_What is required:_ Render the lines from the one containing "Segment: 'right heart" through the end of the listing, both included, as a numbered list with blank lines omitted. Leave the pictures out.

_Task inputs:_
━━━━━━━━━━━━━━━━
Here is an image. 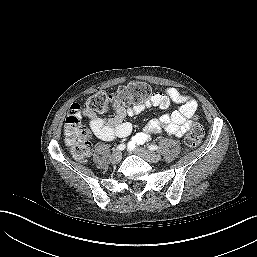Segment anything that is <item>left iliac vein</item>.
<instances>
[{"label": "left iliac vein", "mask_w": 257, "mask_h": 257, "mask_svg": "<svg viewBox=\"0 0 257 257\" xmlns=\"http://www.w3.org/2000/svg\"><path fill=\"white\" fill-rule=\"evenodd\" d=\"M136 152L138 155H140L143 159L149 161V162H158L161 160V156L159 154H156L154 152L145 150L143 148H137Z\"/></svg>", "instance_id": "obj_1"}]
</instances>
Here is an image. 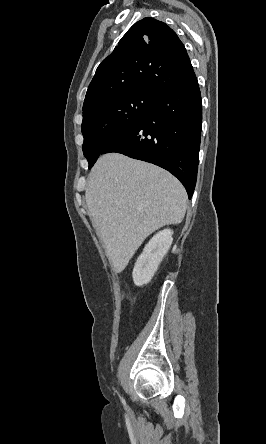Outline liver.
Masks as SVG:
<instances>
[{"label":"liver","mask_w":266,"mask_h":444,"mask_svg":"<svg viewBox=\"0 0 266 444\" xmlns=\"http://www.w3.org/2000/svg\"><path fill=\"white\" fill-rule=\"evenodd\" d=\"M85 197L115 273L126 268L151 233L181 223L187 208L186 191L173 175L119 153L98 159Z\"/></svg>","instance_id":"obj_1"}]
</instances>
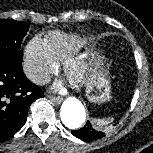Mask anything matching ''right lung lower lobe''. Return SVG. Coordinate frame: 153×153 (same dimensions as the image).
<instances>
[{
    "label": "right lung lower lobe",
    "instance_id": "obj_1",
    "mask_svg": "<svg viewBox=\"0 0 153 153\" xmlns=\"http://www.w3.org/2000/svg\"><path fill=\"white\" fill-rule=\"evenodd\" d=\"M43 96V90L23 73L22 62L0 59V140L21 129L29 106Z\"/></svg>",
    "mask_w": 153,
    "mask_h": 153
}]
</instances>
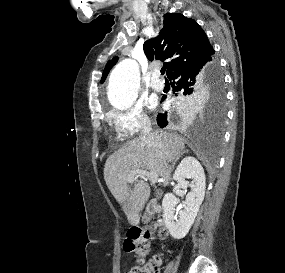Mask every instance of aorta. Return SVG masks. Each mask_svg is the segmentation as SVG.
Instances as JSON below:
<instances>
[{"label":"aorta","mask_w":285,"mask_h":273,"mask_svg":"<svg viewBox=\"0 0 285 273\" xmlns=\"http://www.w3.org/2000/svg\"><path fill=\"white\" fill-rule=\"evenodd\" d=\"M140 85L138 64L131 59L121 61L111 72L108 85V100L119 110L130 108L137 99Z\"/></svg>","instance_id":"762f6f07"}]
</instances>
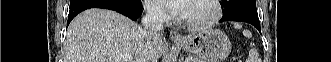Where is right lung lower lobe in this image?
<instances>
[{
  "instance_id": "obj_1",
  "label": "right lung lower lobe",
  "mask_w": 331,
  "mask_h": 62,
  "mask_svg": "<svg viewBox=\"0 0 331 62\" xmlns=\"http://www.w3.org/2000/svg\"><path fill=\"white\" fill-rule=\"evenodd\" d=\"M90 8L110 9L119 12L132 20H137L142 11V3L137 6H126L113 0H80L70 4L68 23L80 12Z\"/></svg>"
}]
</instances>
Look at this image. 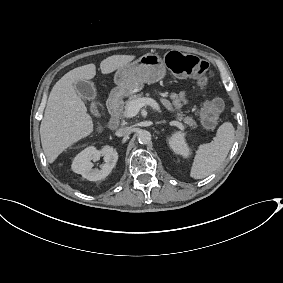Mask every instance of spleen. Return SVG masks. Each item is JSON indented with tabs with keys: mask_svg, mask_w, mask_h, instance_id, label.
<instances>
[{
	"mask_svg": "<svg viewBox=\"0 0 283 283\" xmlns=\"http://www.w3.org/2000/svg\"><path fill=\"white\" fill-rule=\"evenodd\" d=\"M235 138V128L231 122H224L210 143L198 146L195 151L190 177L203 179L213 174L225 161Z\"/></svg>",
	"mask_w": 283,
	"mask_h": 283,
	"instance_id": "1",
	"label": "spleen"
}]
</instances>
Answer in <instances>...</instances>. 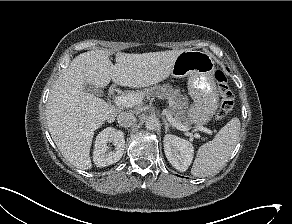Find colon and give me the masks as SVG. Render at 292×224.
Wrapping results in <instances>:
<instances>
[{
	"mask_svg": "<svg viewBox=\"0 0 292 224\" xmlns=\"http://www.w3.org/2000/svg\"><path fill=\"white\" fill-rule=\"evenodd\" d=\"M214 78L221 95L217 107L216 119L221 120L231 111L234 104V97L228 79L222 70H217L214 74Z\"/></svg>",
	"mask_w": 292,
	"mask_h": 224,
	"instance_id": "obj_1",
	"label": "colon"
}]
</instances>
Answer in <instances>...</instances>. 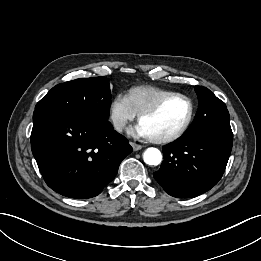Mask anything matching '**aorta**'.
I'll list each match as a JSON object with an SVG mask.
<instances>
[{
    "label": "aorta",
    "instance_id": "obj_1",
    "mask_svg": "<svg viewBox=\"0 0 261 261\" xmlns=\"http://www.w3.org/2000/svg\"><path fill=\"white\" fill-rule=\"evenodd\" d=\"M143 159L146 164L157 166L162 161V154L157 148H148L144 152Z\"/></svg>",
    "mask_w": 261,
    "mask_h": 261
}]
</instances>
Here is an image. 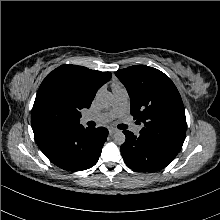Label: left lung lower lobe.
Instances as JSON below:
<instances>
[{
  "label": "left lung lower lobe",
  "instance_id": "1",
  "mask_svg": "<svg viewBox=\"0 0 220 220\" xmlns=\"http://www.w3.org/2000/svg\"><path fill=\"white\" fill-rule=\"evenodd\" d=\"M126 136L120 150L128 167L140 172H154L163 169L177 156V152L144 135L135 136L123 131Z\"/></svg>",
  "mask_w": 220,
  "mask_h": 220
}]
</instances>
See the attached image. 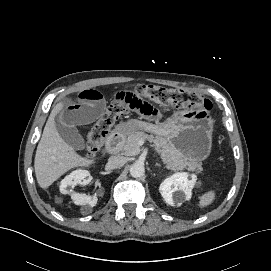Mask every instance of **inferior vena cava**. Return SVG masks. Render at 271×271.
I'll return each instance as SVG.
<instances>
[{
	"label": "inferior vena cava",
	"mask_w": 271,
	"mask_h": 271,
	"mask_svg": "<svg viewBox=\"0 0 271 271\" xmlns=\"http://www.w3.org/2000/svg\"><path fill=\"white\" fill-rule=\"evenodd\" d=\"M127 162V158L123 156H111L108 159V167L111 169H115L123 166Z\"/></svg>",
	"instance_id": "602c4592"
}]
</instances>
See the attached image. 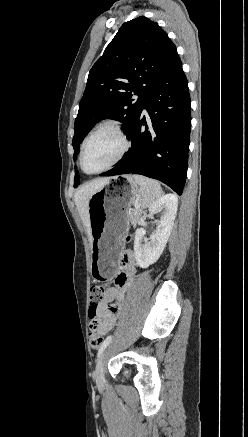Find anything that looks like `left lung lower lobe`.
Segmentation results:
<instances>
[{
  "label": "left lung lower lobe",
  "instance_id": "1",
  "mask_svg": "<svg viewBox=\"0 0 248 437\" xmlns=\"http://www.w3.org/2000/svg\"><path fill=\"white\" fill-rule=\"evenodd\" d=\"M143 109L148 111V122L141 115ZM190 111L188 82L177 57L145 97L127 135L132 141L130 151L101 176L140 174L165 183L181 195L188 168Z\"/></svg>",
  "mask_w": 248,
  "mask_h": 437
}]
</instances>
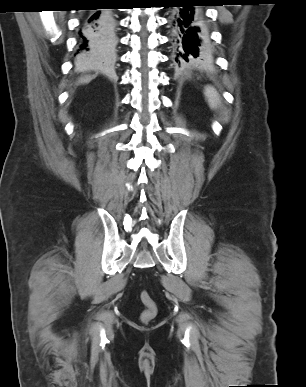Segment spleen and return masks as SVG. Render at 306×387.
Instances as JSON below:
<instances>
[{
  "instance_id": "3e777b00",
  "label": "spleen",
  "mask_w": 306,
  "mask_h": 387,
  "mask_svg": "<svg viewBox=\"0 0 306 387\" xmlns=\"http://www.w3.org/2000/svg\"><path fill=\"white\" fill-rule=\"evenodd\" d=\"M205 98L211 109H217L220 105V96L216 89L212 86H206L204 90Z\"/></svg>"
}]
</instances>
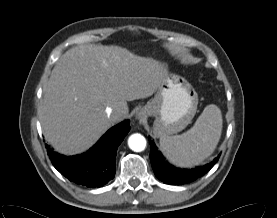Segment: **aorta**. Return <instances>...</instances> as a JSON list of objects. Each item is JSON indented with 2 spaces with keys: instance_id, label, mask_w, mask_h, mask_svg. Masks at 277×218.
I'll use <instances>...</instances> for the list:
<instances>
[{
  "instance_id": "1",
  "label": "aorta",
  "mask_w": 277,
  "mask_h": 218,
  "mask_svg": "<svg viewBox=\"0 0 277 218\" xmlns=\"http://www.w3.org/2000/svg\"><path fill=\"white\" fill-rule=\"evenodd\" d=\"M128 145L134 152H141L146 147V139L141 134H132L128 139Z\"/></svg>"
}]
</instances>
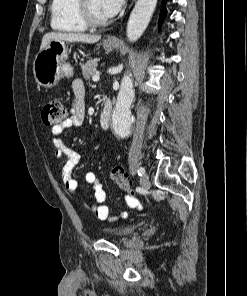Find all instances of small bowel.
I'll list each match as a JSON object with an SVG mask.
<instances>
[{
  "instance_id": "1",
  "label": "small bowel",
  "mask_w": 247,
  "mask_h": 296,
  "mask_svg": "<svg viewBox=\"0 0 247 296\" xmlns=\"http://www.w3.org/2000/svg\"><path fill=\"white\" fill-rule=\"evenodd\" d=\"M73 102L68 117L60 124L52 127L50 132V139L55 149L56 158L60 159L63 156L67 157V161L62 167L61 176L65 189L70 194L74 195L81 203V205L88 211L95 214L100 220H107L109 218V209L104 204L106 200V192L103 189L98 177L93 172H88L85 175V181L93 186V194L90 196L88 203H86L79 195L78 181L73 177V169L85 157L84 154L70 149L61 140V133L65 129L79 128L84 123L85 115V86L81 80H74L72 83ZM124 200L129 207H137L141 209L139 202L129 196L125 195ZM121 217L127 216L126 213L120 214Z\"/></svg>"
}]
</instances>
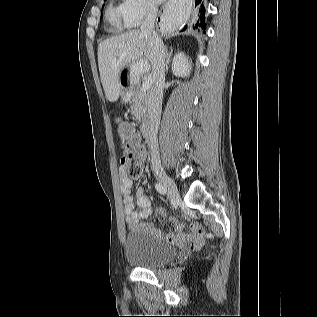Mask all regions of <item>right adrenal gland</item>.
I'll list each match as a JSON object with an SVG mask.
<instances>
[{
	"label": "right adrenal gland",
	"instance_id": "right-adrenal-gland-1",
	"mask_svg": "<svg viewBox=\"0 0 317 317\" xmlns=\"http://www.w3.org/2000/svg\"><path fill=\"white\" fill-rule=\"evenodd\" d=\"M172 53H173V49H171V51L170 52H168V49H167V47H165V54H166V71H168V69H169V63H170V61H171V57H172Z\"/></svg>",
	"mask_w": 317,
	"mask_h": 317
}]
</instances>
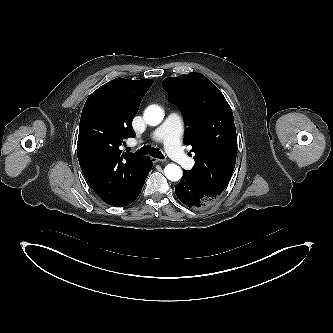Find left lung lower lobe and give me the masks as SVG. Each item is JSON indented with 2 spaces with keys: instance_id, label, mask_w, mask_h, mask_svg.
<instances>
[{
  "instance_id": "0a47b994",
  "label": "left lung lower lobe",
  "mask_w": 333,
  "mask_h": 333,
  "mask_svg": "<svg viewBox=\"0 0 333 333\" xmlns=\"http://www.w3.org/2000/svg\"><path fill=\"white\" fill-rule=\"evenodd\" d=\"M175 192L183 204L198 209L210 206L219 196L216 192L196 184L187 171L183 172L182 179L175 185Z\"/></svg>"
}]
</instances>
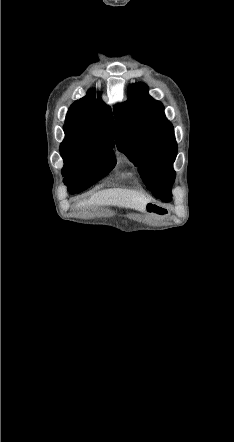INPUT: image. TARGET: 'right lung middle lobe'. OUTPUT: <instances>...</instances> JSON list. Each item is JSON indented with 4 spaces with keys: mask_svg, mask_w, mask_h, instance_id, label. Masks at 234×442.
I'll return each mask as SVG.
<instances>
[{
    "mask_svg": "<svg viewBox=\"0 0 234 442\" xmlns=\"http://www.w3.org/2000/svg\"><path fill=\"white\" fill-rule=\"evenodd\" d=\"M65 139L60 145L64 160L62 174L71 194L79 193L106 176L115 166L113 147L91 145L64 129Z\"/></svg>",
    "mask_w": 234,
    "mask_h": 442,
    "instance_id": "dd1d6c3e",
    "label": "right lung middle lobe"
}]
</instances>
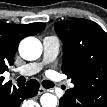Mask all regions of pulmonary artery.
Masks as SVG:
<instances>
[{
	"mask_svg": "<svg viewBox=\"0 0 107 107\" xmlns=\"http://www.w3.org/2000/svg\"><path fill=\"white\" fill-rule=\"evenodd\" d=\"M60 42L54 36L45 37L43 40V61L38 63H29L18 69L22 76H31L39 72L44 64L52 62L58 55Z\"/></svg>",
	"mask_w": 107,
	"mask_h": 107,
	"instance_id": "obj_1",
	"label": "pulmonary artery"
}]
</instances>
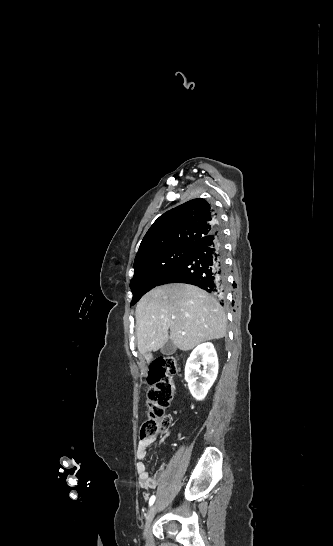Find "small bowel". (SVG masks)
I'll return each instance as SVG.
<instances>
[{"mask_svg":"<svg viewBox=\"0 0 333 546\" xmlns=\"http://www.w3.org/2000/svg\"><path fill=\"white\" fill-rule=\"evenodd\" d=\"M153 439H141L137 447V456L140 462L137 465V471L139 474V484L141 488L145 489L146 492L143 495V499L147 500L149 497V491L155 489L159 484L160 480L165 476L167 465L163 463L160 468L156 471L154 475H150L147 470V465L144 462V459L147 456L148 448Z\"/></svg>","mask_w":333,"mask_h":546,"instance_id":"1","label":"small bowel"}]
</instances>
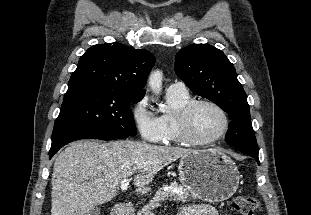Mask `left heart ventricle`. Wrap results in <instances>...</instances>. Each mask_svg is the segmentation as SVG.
Here are the masks:
<instances>
[{"instance_id":"1","label":"left heart ventricle","mask_w":311,"mask_h":215,"mask_svg":"<svg viewBox=\"0 0 311 215\" xmlns=\"http://www.w3.org/2000/svg\"><path fill=\"white\" fill-rule=\"evenodd\" d=\"M223 124L221 114L210 105L198 106L192 115L191 129L194 137L205 140L217 134Z\"/></svg>"}]
</instances>
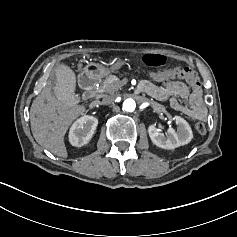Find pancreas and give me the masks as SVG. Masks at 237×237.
Masks as SVG:
<instances>
[{
  "label": "pancreas",
  "instance_id": "obj_1",
  "mask_svg": "<svg viewBox=\"0 0 237 237\" xmlns=\"http://www.w3.org/2000/svg\"><path fill=\"white\" fill-rule=\"evenodd\" d=\"M123 81L116 75H109L100 85L99 92L105 95L113 94L115 91L121 88Z\"/></svg>",
  "mask_w": 237,
  "mask_h": 237
}]
</instances>
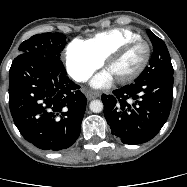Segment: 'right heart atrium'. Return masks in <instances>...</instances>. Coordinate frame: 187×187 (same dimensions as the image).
<instances>
[{
	"label": "right heart atrium",
	"mask_w": 187,
	"mask_h": 187,
	"mask_svg": "<svg viewBox=\"0 0 187 187\" xmlns=\"http://www.w3.org/2000/svg\"><path fill=\"white\" fill-rule=\"evenodd\" d=\"M65 62L69 74L76 81L83 82L102 65L103 60L88 47L85 41L75 39L66 48Z\"/></svg>",
	"instance_id": "d8ad5b80"
}]
</instances>
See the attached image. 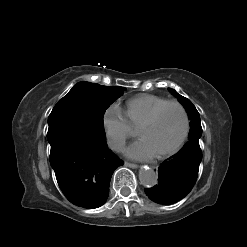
━━━━━━━━━━━━━━━━
_Problem solution:_
1. Segment: 'right heart atrium'. Return masks in <instances>...</instances>. Coordinate frame: 187×187 (same dimensions as the image).
2. <instances>
3. [{
4. 	"label": "right heart atrium",
5. 	"mask_w": 187,
6. 	"mask_h": 187,
7. 	"mask_svg": "<svg viewBox=\"0 0 187 187\" xmlns=\"http://www.w3.org/2000/svg\"><path fill=\"white\" fill-rule=\"evenodd\" d=\"M65 62L69 74L76 81L83 82L102 65L103 60L88 47L85 41L75 39L66 48Z\"/></svg>",
8. 	"instance_id": "d8ad5b80"
9. }]
10. </instances>
11. See the attached image. 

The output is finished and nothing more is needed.